Un esperimento di museologia della provocazione che invita a ripensare il rapporto tra istituzione museale e nuove forme di fruizione immersiva. È questo il cuore del progetto espositivo Artworks To Surprise, attualmente ospitato presso il MAP – Museo Archeologico di Pulsano, dove resterà visitabile fino al 6 gennaio 2026.

Il percorso vede protagonista Massimo Greco, affiancato dalle opere di Carmela Mercinelli, e si configura come un’operazione che va oltre la semplice esposizione, interrogando lo statuto stesso del reperto archeologico e il ruolo del visitatore. Tra reperti autentici e falsi d’autore, la mostra sollecita uno sguardo critico e consapevole.

Di particolare rilievo è l’installazione dedicata ai falsi archeologici: una serie di manufatti dalla indubbia genealogia che si insinuano tra i reperti originali del museo, dalla preistoria all’età romana. L’effetto è quello di un esercizio di indagine visiva che richiama le pratiche ottocentesche del restauro integrativo, costringendo il pubblico a interrogarsi su ciò che osserva.

A questi si affianca la Persephone di Mykines, scultura realizzata con argille raccolte personalmente da Massimo Greco nelle paludi nei pressi di Micene, nel Peloponneso. L’opera è spesso accompagnata da una versione multimediale animata, in cui la figura di Persefone prende vita lanciando messaggi dal tono inquietante. Prima di giungere al Museo Archeologico di Pulsano, la scultura è stata esposta in numerosi contesti prestigiosi, tra castelli, palazzi e fortezze, dalla Toscana al Lazio, dall’Abruzzo al Molise, fino agli allestimenti pugliesi all’ipogeo del settecentesco Palazzo Stola di Taranto e al Castello di Leporano.

Situato nell’Ex Convento dei Padri Riformati, il MAP – Museo Archeologico di Pulsano si trasforma così in un laboratorio di riflessione contemporanea.

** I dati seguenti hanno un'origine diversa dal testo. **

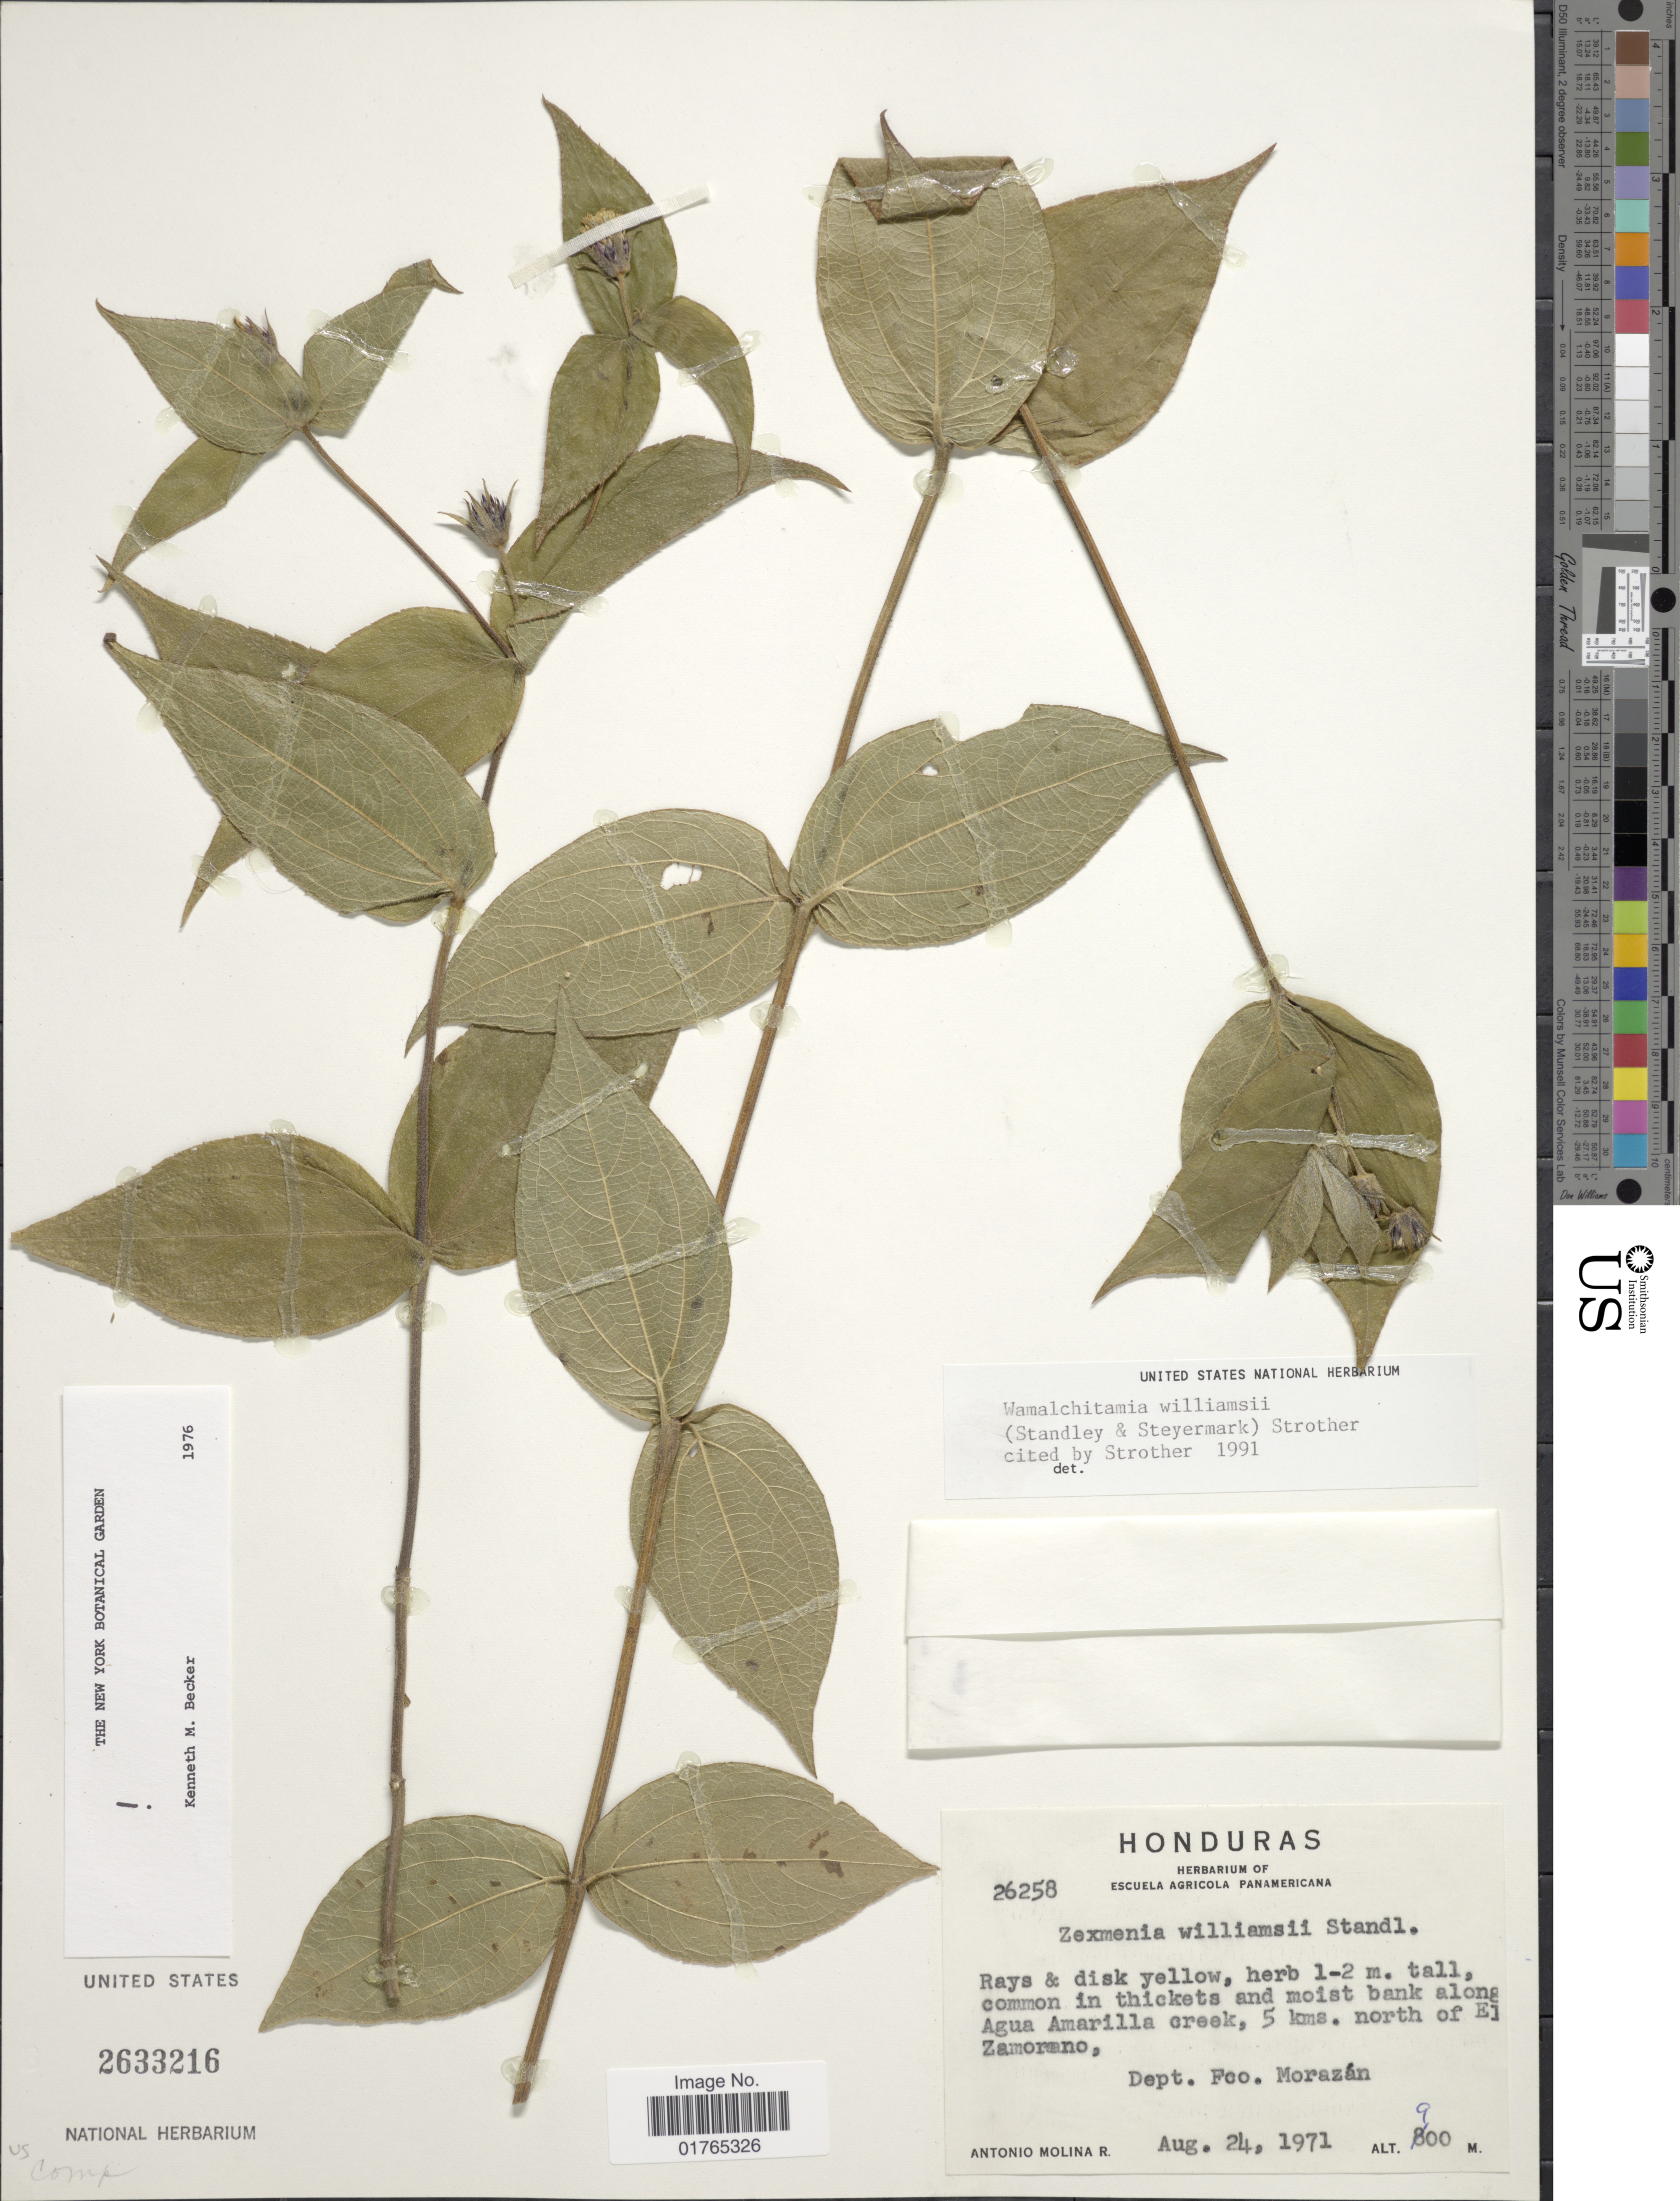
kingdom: Plantae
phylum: Tracheophyta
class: Magnoliopsida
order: Asterales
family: Asteraceae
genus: Wamalchitamia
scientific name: Wamalchitamia williamsii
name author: (Standl. & Steyerm.) Strother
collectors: A. Molina R.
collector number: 26258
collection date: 1971-08-24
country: Honduras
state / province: Fco. Morazán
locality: Common in thickets and moist along Agua Amarilla creek, 5 kms. north El Zamorano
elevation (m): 900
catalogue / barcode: US 2633216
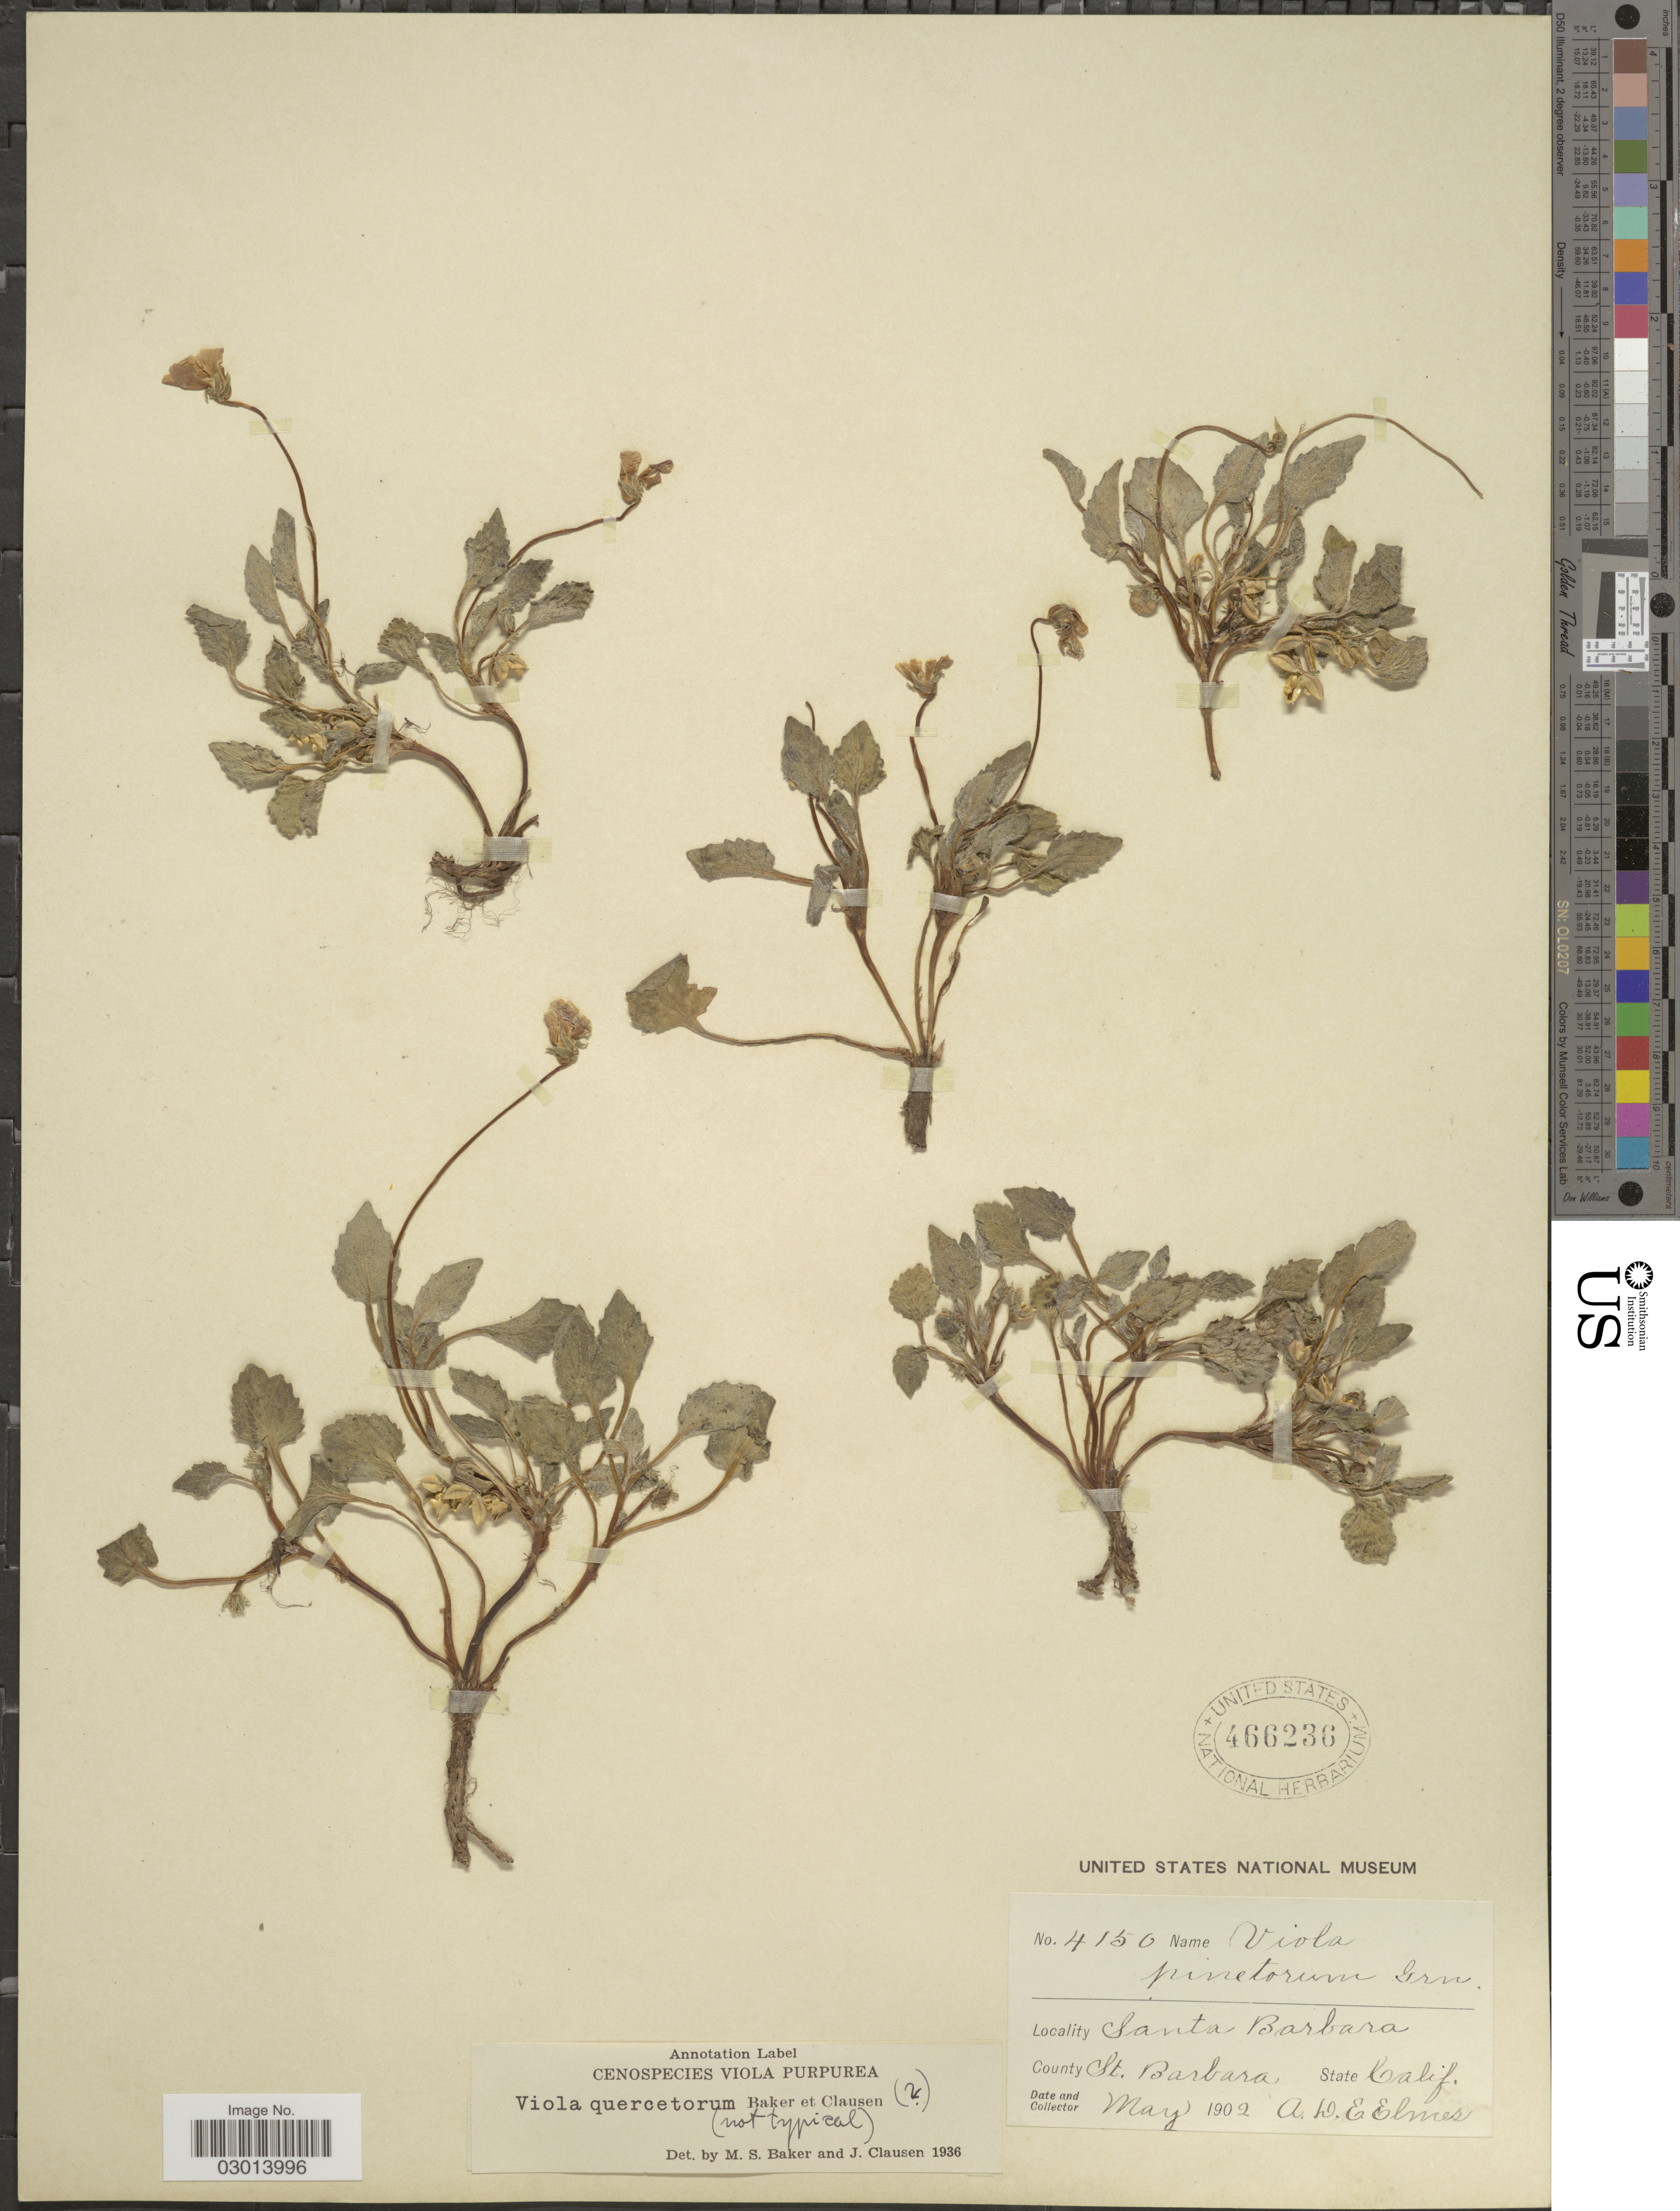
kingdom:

La rassegna Artworks To Surprise propone un’esperienza immersiva in cui l’archeologia dialoga con pittura, grafica e installazioni olografiche, grazie a videoproiezioni, schermi interattivi e postazioni tridimensionali aggiornate in relazione alla storia archeologica del territorio.

Le opere di Massimo Greco agiscono come veri e propri dispositivi di riflessione su temi di stringente attualità. La crisi climatica è affrontata con Denialism, grande tela che apre il percorso come provocazione diretta contro il negazionismo ambientale. La critica sociale emerge in lavori come Il critico visto da un ipercritico e L’uomo che ride, che mettono a nudo la mercificazione del mondo dell’arte e riflettono sull’analfabetismo funzionale nell’era dei social. L’interazione con la storia prende forma nella rilettura della Strega di Oria e nella gigantografia Embryo, che sfida il pubblico a riconoscere l’embrione umano tra diverse specie animali.

Parallelamente, il percorso svela la metamorfosi artistica di Carmela Mercinelli, attraverso un viaggio che dal figurativo classico approda a un espressionismo vorticoso e materico. Un’evoluzione che affonda le radici negli anni Sessanta, tra citazioni che spaziano da Jean-Jacques Henner a Palizzi, per giungere a uno stile personale e riconoscibile.

L’esperienza coinvolge direttamente il visitatore anche attraverso il gioco dei falsi archeologici, che invita a distinguere le opere contemporanee dai reperti autentici del museo. Il momento culminante della rassegna è previsto per il 6 gennaio, data che segnerà la conclusione di un progetto capace di mettere in discussione certezze consolidate e ridefinire il concetto stesso di museo.